* _Set of tasks_
• 1. In the thread about setting the TiVo remote for the TV, which page of the linked guide covers the instructions?
• 2. Retype the part of the remote thread between "How do I set" and "(Oct 28, 2002)", inclusive.
• 3. Summarize the thread about setting the TiVo remote for the TV in two sentences.

* _Excerpt to read_
>>>>
# Setting the remote for the TV



## dogsbody (May 2, 2005)

How do I set my new TiVo remote to control the TV?

The engineer tried in a rush but gave up and I didn't worry about it thinking that I would take my time and go through the settings later like on the S1. I now see that there doesn't seem to be a screen that shows you how to do it and I am now at a loss 

Apologies if this has been discussed but with all the new chatter here I am having trouble keeping up. I did search first but only came up with US answers


----------



## Major dude (Oct 28, 2002)

Here is the link to the guide:
http://www.virginmedia.com/tivo/tivo_complete_guide.pdf

It's on page 33


----------



## M_at (Dec 10, 2000)

http://help.virginmedia.com/system/...RTICLE_NAME=Virgin Media Remote Control Codes

This is a nice guide for all Virgin users - not just TiVo. Search google for "virgin media remote codes" and it's the first item


----------



## dogsbody (May 2, 2005)

Two very nice replies for RTFM  Thank you very much 

I love the long press on power to turn the TV on and off, much better than S1 :up:


----------



## alextegg (May 21, 2002)

and the new remote can be programmed for separate codes for volume and power control, so I can have it power on and off my TV but volume control the amp instead of the TV, which is handy


----------



## Karnak (Jan 13, 2003)

dogsbody said:


> I love the long press on power to turn the TV on and off, much better than S1 :up:


Yes, I really like this too.


----------



## cwaring (Feb 12, 2002)

Indeed. Almost makes my new Harmony remote redundant. I said _almost_  Still can't find the right code-set for it though  (The Harmony remote, not the Tivo remote!)


----------
<<<<
* _Dataset content_
>>>>
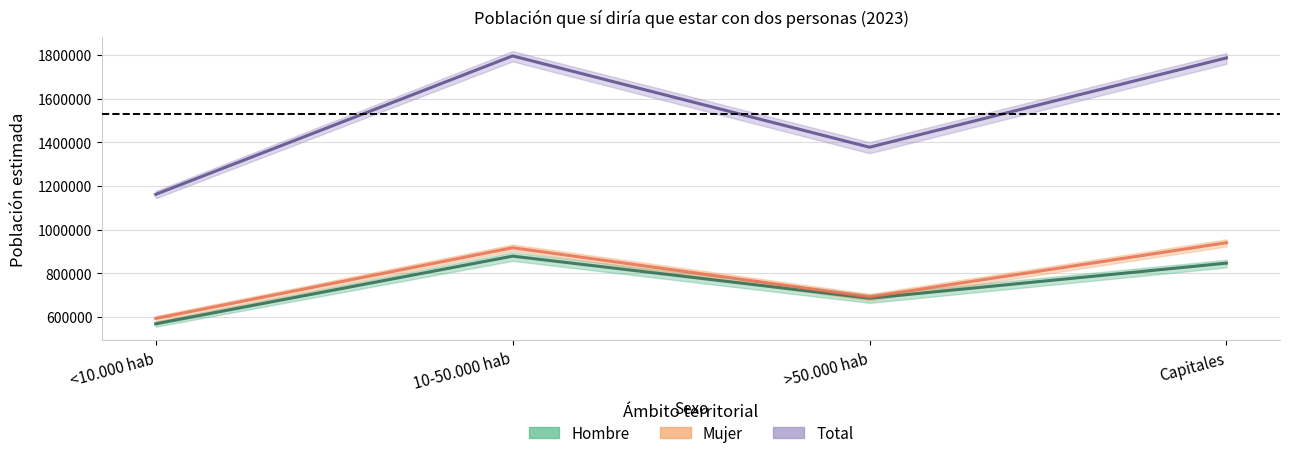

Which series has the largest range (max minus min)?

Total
<<<<
>>>>
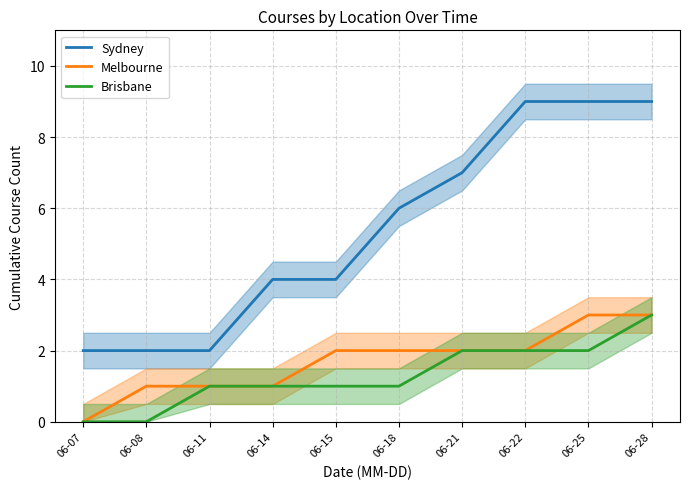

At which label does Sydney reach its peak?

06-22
<<<<
* _Responses per task_
• 1. Page 33.

• 2.
How do I set my new TiVo remote to control the TV?

The engineer tried in a rush but gave up and I didn't worry about it thinking that I would take my time and go through the settings later like on the S1. I now see that there doesn't seem to be a screen that shows you how to do it and I am now at a loss 

Apologies if this has been discussed but with all the new chatter here I am having trouble keeping up. I did search first but only came up with US answers


----------



## Major dude (Oct 28, 2002)

• 3. A user asks how to set a new TiVo remote to control the TV, since the engineer gave up trying and no screen seems to explain it. Replies point to page 33 of the Virgin Media TiVo guide and to a Virgin Media remote codes page, and other posters praise the long press on power that turns the TV on and off and the option of separate codes for volume and power.